Shaun Evans: ‘The handsome stranger? I’m totally miscast’ – The modest Morse star on his new Hello/Goodbye stage role
By Louise Jury, Evening Standard
Endeavour star Shaun Evans plays a handsome stranger in his new stage project but has bashfully joked he was “totally miscast”.
He will appear opposite former Spooks star Miranda Raison in Peter Souter’s play Hello/Goodbye at Hampstead Theatre.
It tells the story of a woman who arrives at her new flat to discover a man also moving in — and, in the words of the publicity, “he’s rather gorgeous”.
Evans, 34, who appeared in Silk, Whitechapel and Ashes To Ashes before taking the role of a young Inspector Morse in Endeavour, said: “It’s silly to think about yourself in those ways. What makes people attractive is interesting.
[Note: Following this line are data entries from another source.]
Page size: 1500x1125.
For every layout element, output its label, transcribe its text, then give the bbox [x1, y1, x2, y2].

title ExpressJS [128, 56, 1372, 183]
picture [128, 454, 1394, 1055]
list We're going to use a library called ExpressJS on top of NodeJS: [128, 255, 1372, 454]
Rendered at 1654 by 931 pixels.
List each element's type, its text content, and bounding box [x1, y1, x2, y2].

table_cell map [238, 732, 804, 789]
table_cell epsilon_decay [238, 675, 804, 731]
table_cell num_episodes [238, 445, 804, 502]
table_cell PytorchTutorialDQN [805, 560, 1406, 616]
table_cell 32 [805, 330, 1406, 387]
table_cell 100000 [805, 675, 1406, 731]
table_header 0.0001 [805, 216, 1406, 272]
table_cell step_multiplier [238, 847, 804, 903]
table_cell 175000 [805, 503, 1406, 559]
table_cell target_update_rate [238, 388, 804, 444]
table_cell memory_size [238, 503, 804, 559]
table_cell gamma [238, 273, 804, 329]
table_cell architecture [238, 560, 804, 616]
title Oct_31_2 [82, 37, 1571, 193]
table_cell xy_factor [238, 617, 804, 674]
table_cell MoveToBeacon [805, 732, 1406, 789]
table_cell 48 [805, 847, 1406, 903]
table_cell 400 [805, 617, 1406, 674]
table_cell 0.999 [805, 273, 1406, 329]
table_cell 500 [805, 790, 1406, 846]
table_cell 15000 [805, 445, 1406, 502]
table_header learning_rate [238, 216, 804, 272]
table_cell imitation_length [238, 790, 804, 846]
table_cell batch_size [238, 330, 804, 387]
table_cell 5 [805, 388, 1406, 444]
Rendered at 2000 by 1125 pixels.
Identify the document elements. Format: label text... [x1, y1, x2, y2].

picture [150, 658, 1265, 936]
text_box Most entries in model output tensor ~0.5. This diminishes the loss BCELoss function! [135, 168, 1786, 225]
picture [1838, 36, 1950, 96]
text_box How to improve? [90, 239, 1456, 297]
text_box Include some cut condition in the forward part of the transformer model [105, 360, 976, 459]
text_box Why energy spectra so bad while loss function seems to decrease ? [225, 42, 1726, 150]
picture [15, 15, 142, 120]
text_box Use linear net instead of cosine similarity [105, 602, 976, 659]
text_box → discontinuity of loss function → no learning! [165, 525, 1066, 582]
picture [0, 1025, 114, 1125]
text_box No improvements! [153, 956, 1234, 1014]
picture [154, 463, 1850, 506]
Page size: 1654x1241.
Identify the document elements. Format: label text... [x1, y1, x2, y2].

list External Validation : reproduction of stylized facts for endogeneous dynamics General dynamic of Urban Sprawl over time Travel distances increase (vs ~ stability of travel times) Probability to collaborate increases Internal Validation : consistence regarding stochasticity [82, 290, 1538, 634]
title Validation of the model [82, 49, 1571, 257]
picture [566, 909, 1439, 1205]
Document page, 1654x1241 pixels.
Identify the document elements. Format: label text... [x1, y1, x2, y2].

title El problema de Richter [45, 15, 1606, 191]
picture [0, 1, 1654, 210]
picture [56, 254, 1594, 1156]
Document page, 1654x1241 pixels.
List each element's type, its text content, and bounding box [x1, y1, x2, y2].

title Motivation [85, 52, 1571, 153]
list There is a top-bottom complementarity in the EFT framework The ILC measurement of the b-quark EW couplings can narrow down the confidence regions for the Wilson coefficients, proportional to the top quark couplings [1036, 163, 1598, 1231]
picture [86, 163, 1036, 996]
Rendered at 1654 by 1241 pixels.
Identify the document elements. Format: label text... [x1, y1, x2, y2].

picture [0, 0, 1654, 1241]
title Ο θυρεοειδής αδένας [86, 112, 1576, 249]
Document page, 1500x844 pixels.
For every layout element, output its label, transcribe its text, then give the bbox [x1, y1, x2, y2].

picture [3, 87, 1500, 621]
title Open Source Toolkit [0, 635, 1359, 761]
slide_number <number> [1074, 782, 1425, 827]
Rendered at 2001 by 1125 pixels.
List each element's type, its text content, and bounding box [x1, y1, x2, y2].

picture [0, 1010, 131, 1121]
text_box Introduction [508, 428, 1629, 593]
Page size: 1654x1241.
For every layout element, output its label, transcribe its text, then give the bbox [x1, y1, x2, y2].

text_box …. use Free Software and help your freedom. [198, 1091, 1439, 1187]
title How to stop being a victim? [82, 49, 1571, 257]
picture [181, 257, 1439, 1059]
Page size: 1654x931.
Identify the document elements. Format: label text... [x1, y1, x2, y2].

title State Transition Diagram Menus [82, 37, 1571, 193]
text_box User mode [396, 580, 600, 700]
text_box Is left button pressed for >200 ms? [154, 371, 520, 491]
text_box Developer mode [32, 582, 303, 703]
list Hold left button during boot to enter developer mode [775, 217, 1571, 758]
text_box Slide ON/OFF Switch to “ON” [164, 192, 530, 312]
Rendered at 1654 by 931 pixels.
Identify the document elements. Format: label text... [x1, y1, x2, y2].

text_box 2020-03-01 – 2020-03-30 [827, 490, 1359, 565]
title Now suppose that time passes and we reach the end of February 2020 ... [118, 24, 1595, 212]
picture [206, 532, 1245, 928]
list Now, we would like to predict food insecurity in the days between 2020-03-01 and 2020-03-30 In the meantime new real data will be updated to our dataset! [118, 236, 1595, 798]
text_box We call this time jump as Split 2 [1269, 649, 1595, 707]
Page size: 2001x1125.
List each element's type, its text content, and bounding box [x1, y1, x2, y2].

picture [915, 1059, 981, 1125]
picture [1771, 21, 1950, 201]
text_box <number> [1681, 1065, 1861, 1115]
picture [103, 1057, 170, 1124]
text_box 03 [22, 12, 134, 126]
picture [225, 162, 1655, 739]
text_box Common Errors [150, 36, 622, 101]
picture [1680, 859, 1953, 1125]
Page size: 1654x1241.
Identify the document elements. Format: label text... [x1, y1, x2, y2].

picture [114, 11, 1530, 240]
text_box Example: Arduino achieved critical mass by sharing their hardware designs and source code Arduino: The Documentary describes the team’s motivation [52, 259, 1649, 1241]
For me, it’s very rarely looks.”
But, he said, his co-star was a brilliant and could deploy all her talent to pull off the story in “a really great play”, described as a modern metropolitan guide to falling in and out of love.
“I just thought it would be a lot of fun to do it,” he said, but he has never found flat-sharing so dramatic. “If only my life had been that interesting. There’s usually the odd irritating thing about sharing a flat.” Evans moved from Liverpool to London at 18 to go to the Guildhall School of Music and Drama.
This is his first London stage appearance since his debut at the Trafalgar Studios in 2009. He starred as Kurt Cobain in Kurt And Sid, opposite Danny Dyer as Sid Vicious.
Evans said he had been “really lucky” in getting work and Endeavour had won him more followers: “I feel rather grateful.”
Raison, who appeared in Souter’s television drama Married Single Other, said: “It’s so exciting to be embarking on this project and with this extraordinary group of people.
“Tamara Harvey is one of the most exciting theatre directors, Shaun Evans is a fascinating actor who’s work I have admired for a long time and it will be the icing on the cake to be reunited with Peter Souter.
“The fact that it has been a longstanding dream of mine to work at Hampstead is the cherry on the icing.”
Chichester’s acclaimed production of Stevie by Hugh Whitemore, with Zoe Wanamaker as poet Stevie Smith, is also to transfer to Hampstead.